Content: Drive ownership and collaboration through tailored content and connections by region, issue area, events or organizational needs.
When you connect with your partners and constituents, role-based sharing and permissions ensure that the right people have access to the information they need. All of this enables constituents to connect in a way you’ve defined in a structure you’re in charge of that encourages them to stay engages.
Pro Tip: Additional perks to well-defined roles and terms of engagement is enhanced security and privacy. By setting up secure pathways for particular groups, you ensure that the info they need to have (and shouldn’t have) remains intact.
Internal engagement: don’t take your team for granted (from our partners at Classy):
Think creatively about how you are viewing your community, and allow your network to fulfill your needs as an organization in creative ways. A supporter may come in and make a great board member, you may discover that they’re an influencer in their community, or they have some spare time to volunteer.
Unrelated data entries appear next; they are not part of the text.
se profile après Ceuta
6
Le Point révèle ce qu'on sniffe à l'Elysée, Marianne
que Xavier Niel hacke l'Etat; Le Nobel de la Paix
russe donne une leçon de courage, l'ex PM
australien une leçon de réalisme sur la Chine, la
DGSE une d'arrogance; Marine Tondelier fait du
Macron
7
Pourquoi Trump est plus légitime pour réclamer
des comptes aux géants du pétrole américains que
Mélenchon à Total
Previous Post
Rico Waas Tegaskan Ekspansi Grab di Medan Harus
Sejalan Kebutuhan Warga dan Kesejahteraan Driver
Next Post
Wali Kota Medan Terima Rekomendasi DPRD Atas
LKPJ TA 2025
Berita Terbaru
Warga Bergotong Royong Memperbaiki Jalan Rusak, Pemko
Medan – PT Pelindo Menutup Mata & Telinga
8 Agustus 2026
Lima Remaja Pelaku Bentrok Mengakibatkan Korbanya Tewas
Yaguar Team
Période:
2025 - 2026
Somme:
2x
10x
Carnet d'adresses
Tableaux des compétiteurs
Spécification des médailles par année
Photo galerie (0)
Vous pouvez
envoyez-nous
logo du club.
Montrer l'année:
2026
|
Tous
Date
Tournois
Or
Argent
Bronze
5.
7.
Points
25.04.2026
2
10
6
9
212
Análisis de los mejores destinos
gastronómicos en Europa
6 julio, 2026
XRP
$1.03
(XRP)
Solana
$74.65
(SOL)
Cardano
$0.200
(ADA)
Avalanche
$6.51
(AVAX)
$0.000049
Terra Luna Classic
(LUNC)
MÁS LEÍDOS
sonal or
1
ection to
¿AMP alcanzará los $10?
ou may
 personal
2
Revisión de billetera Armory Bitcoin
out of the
Each supporter has the potential to connect you with contacts in specific areas you are trying to grow into, or they themselves may have a specific skillset that can help build capacity within your nonprofit.
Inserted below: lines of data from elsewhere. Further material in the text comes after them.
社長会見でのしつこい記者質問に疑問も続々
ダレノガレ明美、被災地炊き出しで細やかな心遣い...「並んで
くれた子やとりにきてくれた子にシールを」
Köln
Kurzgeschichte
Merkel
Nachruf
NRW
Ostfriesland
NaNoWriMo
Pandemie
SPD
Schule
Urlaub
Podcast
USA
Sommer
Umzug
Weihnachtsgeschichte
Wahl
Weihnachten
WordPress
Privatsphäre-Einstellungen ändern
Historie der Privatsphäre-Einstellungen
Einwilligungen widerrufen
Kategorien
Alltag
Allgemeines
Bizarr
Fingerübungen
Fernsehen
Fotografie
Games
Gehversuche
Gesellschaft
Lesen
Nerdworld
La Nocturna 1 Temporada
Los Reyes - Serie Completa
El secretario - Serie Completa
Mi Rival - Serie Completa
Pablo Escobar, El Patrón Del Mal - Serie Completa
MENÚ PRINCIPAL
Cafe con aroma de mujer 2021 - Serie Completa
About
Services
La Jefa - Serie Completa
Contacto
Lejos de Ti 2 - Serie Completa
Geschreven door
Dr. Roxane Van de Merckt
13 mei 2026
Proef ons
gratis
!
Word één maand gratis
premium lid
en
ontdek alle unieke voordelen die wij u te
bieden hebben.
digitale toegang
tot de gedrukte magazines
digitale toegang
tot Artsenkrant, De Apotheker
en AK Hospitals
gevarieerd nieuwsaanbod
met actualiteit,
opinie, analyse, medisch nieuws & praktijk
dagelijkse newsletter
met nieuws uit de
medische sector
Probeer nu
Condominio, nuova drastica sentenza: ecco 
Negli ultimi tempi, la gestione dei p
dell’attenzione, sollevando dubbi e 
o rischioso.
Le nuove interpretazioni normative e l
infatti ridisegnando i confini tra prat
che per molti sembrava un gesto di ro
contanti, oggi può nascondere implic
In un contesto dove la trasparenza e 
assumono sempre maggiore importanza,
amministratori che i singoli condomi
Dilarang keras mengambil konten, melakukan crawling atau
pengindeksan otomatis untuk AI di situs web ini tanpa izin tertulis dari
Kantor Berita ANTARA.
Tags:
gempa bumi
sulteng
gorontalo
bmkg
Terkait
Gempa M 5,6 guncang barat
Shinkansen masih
Get to know your supporters and find the hidden gems that can help you further your mission. Smaller organizations often don’t have the budget or bandwidth for an IT staff, graphic designer, or event planners, but you may already have these resources at your fingertips! Look to your supporter base to fulfill these roles. Figuring out why people donated and what interests them enables you to funnel them into a direction that is meaningful and adds to their investment and involvement. Knowing your supporters and keeping them excited can also keep them invested for a longer period of time. For example, after a few years, you might want to turn that once supporter turned board member into the head of your annual gala.
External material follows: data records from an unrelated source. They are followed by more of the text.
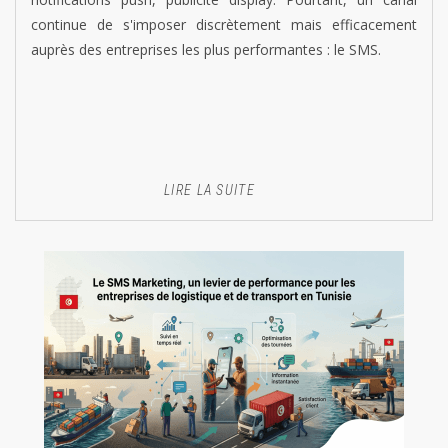
continue de s'imposer discrètement mais efficacement
auprès des entreprises les plus performantes : le SMS.
LIRE LA SUITE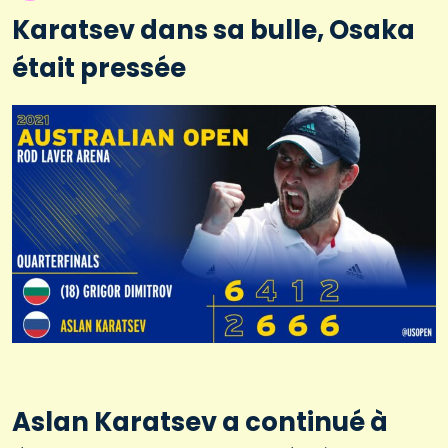
Karatsev dans sa bulle, Osaka
était pressée
Aslan Karatsev a continué à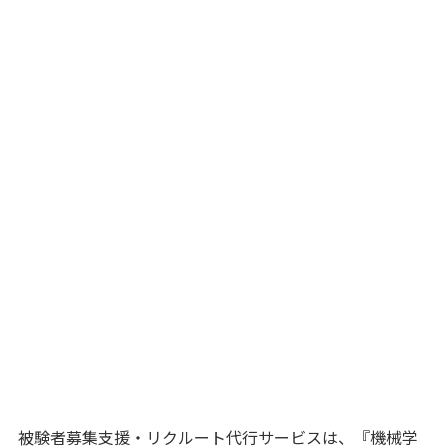
被験者募集支援・リクルート代行サービスは、『機械学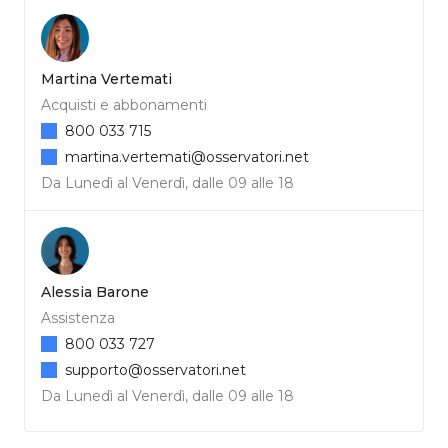
Martina Vertemati
Acquisti e abbonamenti
800 033 715
martina.vertemati@osservatori.net
Da Lunedì al Venerdì, dalle 09 alle 18
Alessia Barone
Assistenza
800 033 727
supporto@osservatori.net
Da Lunedì al Venerdì, dalle 09 alle 18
It’s important that your supporters have a great experience. You owe it to them because you’re asking for their help. The greater their experience the more effective they are in building capacity for your org and fundraising for your org. Also, the greater their experience the more effective they will be at attracting other donors and supporters from their own network; an average fundraiser attracts 8 new donors. You can’t ignore numbers like that!
Routes of Engagement
Expanding your organization’s reach necessitates an expansion in your approach to engagement. It makes sense that the desire for greater impact demands a more complex toolbox to do the work. Our clients The Mission Continues, a nationwide nonprofit devoted to continuing community service by veterans, used Experience Cloud to enhance and centralize their approach to volunteer coordination. Within their Experience Cloud portal, volunteers can communicate with each other, organize roles, plan community service events, and select venues. This enables a relatively small central staff to easily engage and coordinate local volunteer efforts across the country.
Get members and donors more involved in your mission by:
Connecting them with each other to create a broader sense of belonging and community
Informing them of relevant news and current events to inspire participation
Making the impact of their donations clear to them
Helping them find the resources they need to stay informed and up to date
Curate conversations around topics of interests
Welcome to Bridgetown
Achieving your outreach or engagement goal is often a matter of identifying opportunities where others see roadblocks. Engagement can be both difficult to plan and measure. We believe with the right tools nonprofits can easily integrate engagement with all walks of constituents.